Excerpted data
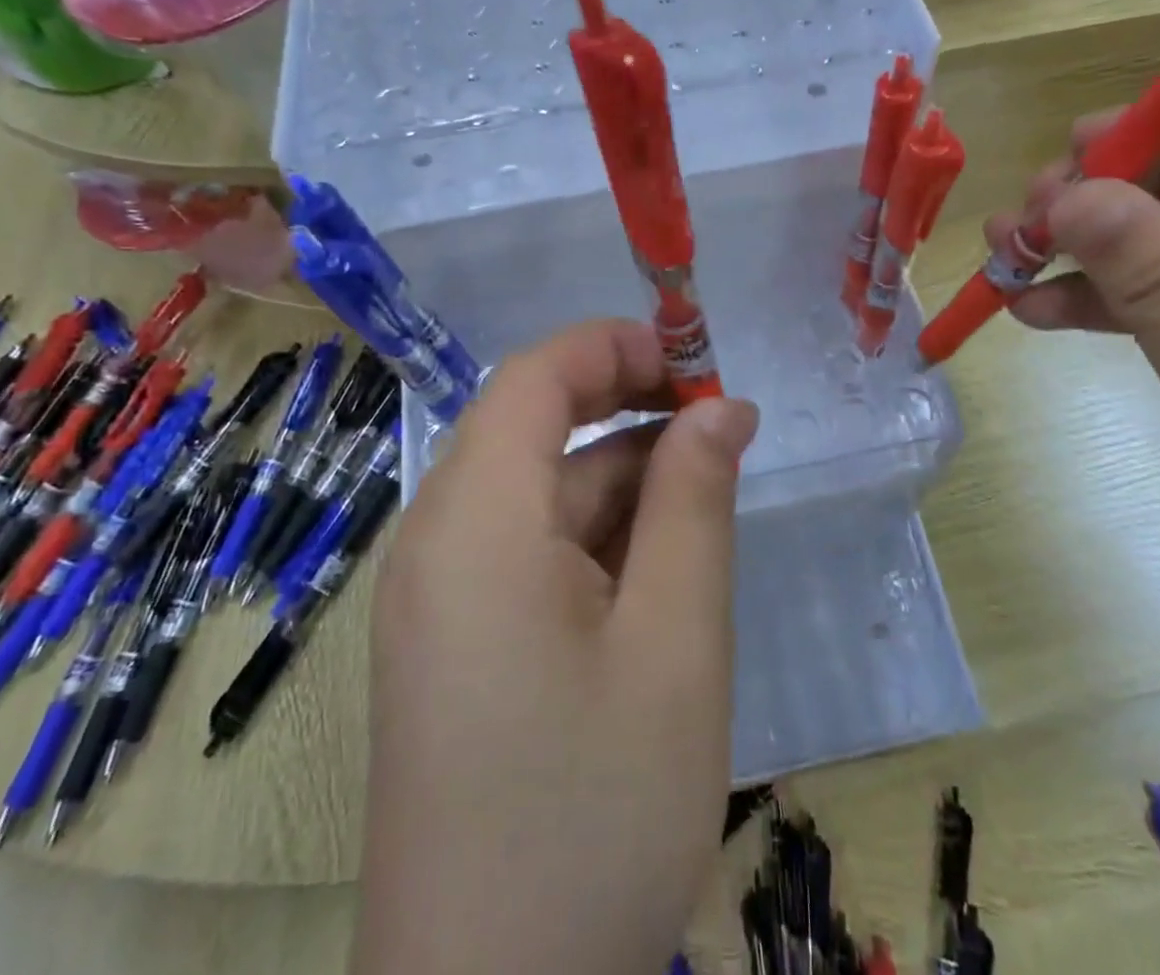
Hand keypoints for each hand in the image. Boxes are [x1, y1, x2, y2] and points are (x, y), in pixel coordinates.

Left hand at [356, 320, 759, 974]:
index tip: (696, 364)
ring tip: (707, 492)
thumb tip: (721, 408)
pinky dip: (594, 532)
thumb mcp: (675, 640)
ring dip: (620, 474)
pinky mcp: (454, 643)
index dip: (613, 348)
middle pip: (532, 426)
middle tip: (718, 425)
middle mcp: (438, 543)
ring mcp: (439, 597)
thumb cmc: (594, 813)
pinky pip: (526, 548)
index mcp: (474, 523)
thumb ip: (695, 502)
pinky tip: (658, 562)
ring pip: (538, 490)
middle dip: (626, 408)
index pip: (534, 377)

Work to be completed
Retype the entries word for word. Omit any images.

Result for this task
Hand keypoints for each hand in the image. Boxes are [x1, y1, x2, y2] and points are (x, y), in pixel coordinates.

Left hand at [356, 320, 759, 974]:
index tip: (696, 364)
ring tip: (707, 492)
thumb tip: (721, 408)
pinky dip: (594, 532)
thumb mcp: (675, 640)
ring dip: (620, 474)
pinky mcp: (454, 643)
index dip: (613, 348)
middle pip: (532, 426)
middle tip: (718, 425)
middle mcp: (438, 543)
ring mcp: (439, 597)
thumb cmc: (594, 813)
pinky pip: (526, 548)
index mcp: (474, 523)
thumb ip: (695, 502)
pinky tip: (658, 562)
ring pip: (538, 490)
middle dip: (626, 408)
index pip: (534, 377)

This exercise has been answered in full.